Municipales à Lille : vers une « qua­dran­gu­laire » au second tour

Le premier tour des élections muni­ci­pales à Lille a livré son verdict. Si cinq listes avaient ini­tia­le­ment franchi la barre des 10 % des suffrages, ouvrant la voie à une possible « quin­quan­gu­laire » au second tour, l’accord conclu lundi entre Stéphane Baly et Arnaud Deslandes rebat les cartes. Le second tour prendra fina­le­ment la forme d’une « quadrangulaire ». 

Au soir du premier tour, Arnaud Deslandes arrive en tête avec 26,26 % des suffrages exprimés. Le candidat socia­liste, soutenu notamment par le Parti com­mu­niste, devance Lahouaria Addouche, candidate de La France insoumise, qui obtient 23,23 %. 

L’écologiste Stéphane Baly arrive en troisième position avec 17,75 %. Derrière lui, Violette Spillebout, candidate soutenue par Renaissance, le MoDem et Horizons, recueille 11,14 % des voix. Le candidat du Rassemblement national, Matthieu Valet, franchit lui aussi le seuil de qua­li­fi­ca­tion avec 10,92 %. 

Une « qua­dran­gu­laire » après un accord à gauche

Avec ces cinq listes au-​dessus de 10 %, le second tour devait se dérouler sous la forme d’une quin­quan­gu­laire, c’est-à-dire un second tour avec cinq candidats en lice. Toutefois, lundi, Stéphane Baly a annoncé que sa liste éco­lo­giste rejoi­gnait celle d’Arnaud Deslandes. Les négo­cia­tions ont duré plusieurs heures dans l’après-​midi. L’une des condi­tions pour une alliance avec les socia­listes « était la garantie d’un équilibre des forces au sein d’une majorité plurielle ». 

Cette fusion met fin à l’hy­po­thèse d’une quin­quan­gu­laire et ouvre la voie à une qua­dran­gu­laire au second tour, en réduisant le nombre de listes en lice. Elle renforce également la position d’Arnaud Deslandes face à ses concurrents.

Lille n’est pas la seule ville concernée par ce type de confi­gu­ra­tion. À Paris, une dynamique com­pa­rable est observée. Sarah Knafo s’est retirée au profit de Rachida Dati, laissant également place à une qua­dran­gu­laire pour le second tour parisien. Une situation qui reste rare dans les élections muni­ci­pales, mais qui témoigne d’un paysage politique de plus en plus fragmenté dans certaines grandes villes. 

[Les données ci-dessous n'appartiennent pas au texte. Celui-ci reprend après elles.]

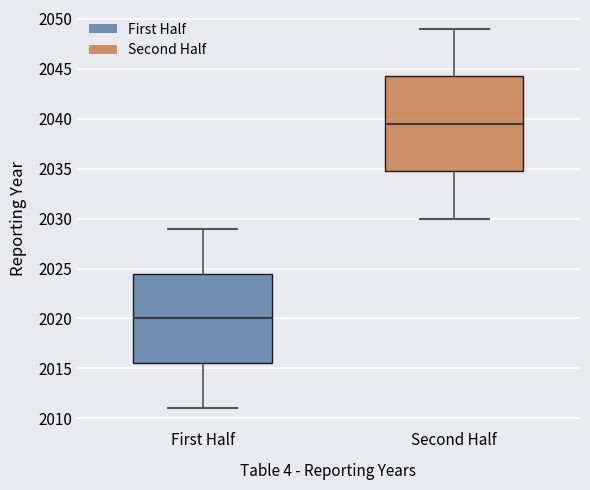

Which box is the tallest, from its lower edge to its upper edge?

Second Half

Une suc­ces­sion incer­taine et un vote très dispersé 

Cette élection muni­ci­pale inter­vient dans un contexte par­ti­cu­lier pour la ville. En mars 2025, Martine Aubry a quitté ses fonctions de maire après plus de vingt ans à la tête de Lille. Arnaud Deslandes lui a succédé et dirige la ville depuis un an. 

Le scrutin de 2026 constitue donc son premier véritable test électoral. Arrivé en tête, il ne dispose toutefois que d’une avance limitée sur sa prin­ci­pale pour­sui­vante. Avec plus de 23 % des voix, Lahouaria Addouche réalise un score élevé qui montre que l’issue du second tour reste ouverte. 

Historiquement, Lille est une ville ancrée à gauche. Mais cette année, l’électorat pro­gres­siste s’est réparti entre plusieurs listes impor­tantes. En plus du candidat socia­liste, deux autres listes de gauche se sont pré­sen­tées : celle des éco­lo­gistes menée par Stéphane Baly et celle de Lahouaria Addouche pour La France insoumise. 

Cette division fragilise méca­ni­que­ment la position du candidat socia­liste. Elle rappelle aussi le précédent scrutin municipal : en 2020, l’élection s’était jouée à 227 voix seulement entre Martine Aubry et Stéphane Baly. 

La qua­li­fi­ca­tion de quatre listes pour le second tour souligne également l’ampleur de la dis­per­sion des voix. La présence du candidat du Rassemblement national, Matthieu Valet, au-​dessus des 10 % est aussi un élément notable dans une ville où l’extrême droite reste tra­di­tion­nel­le­ment faible.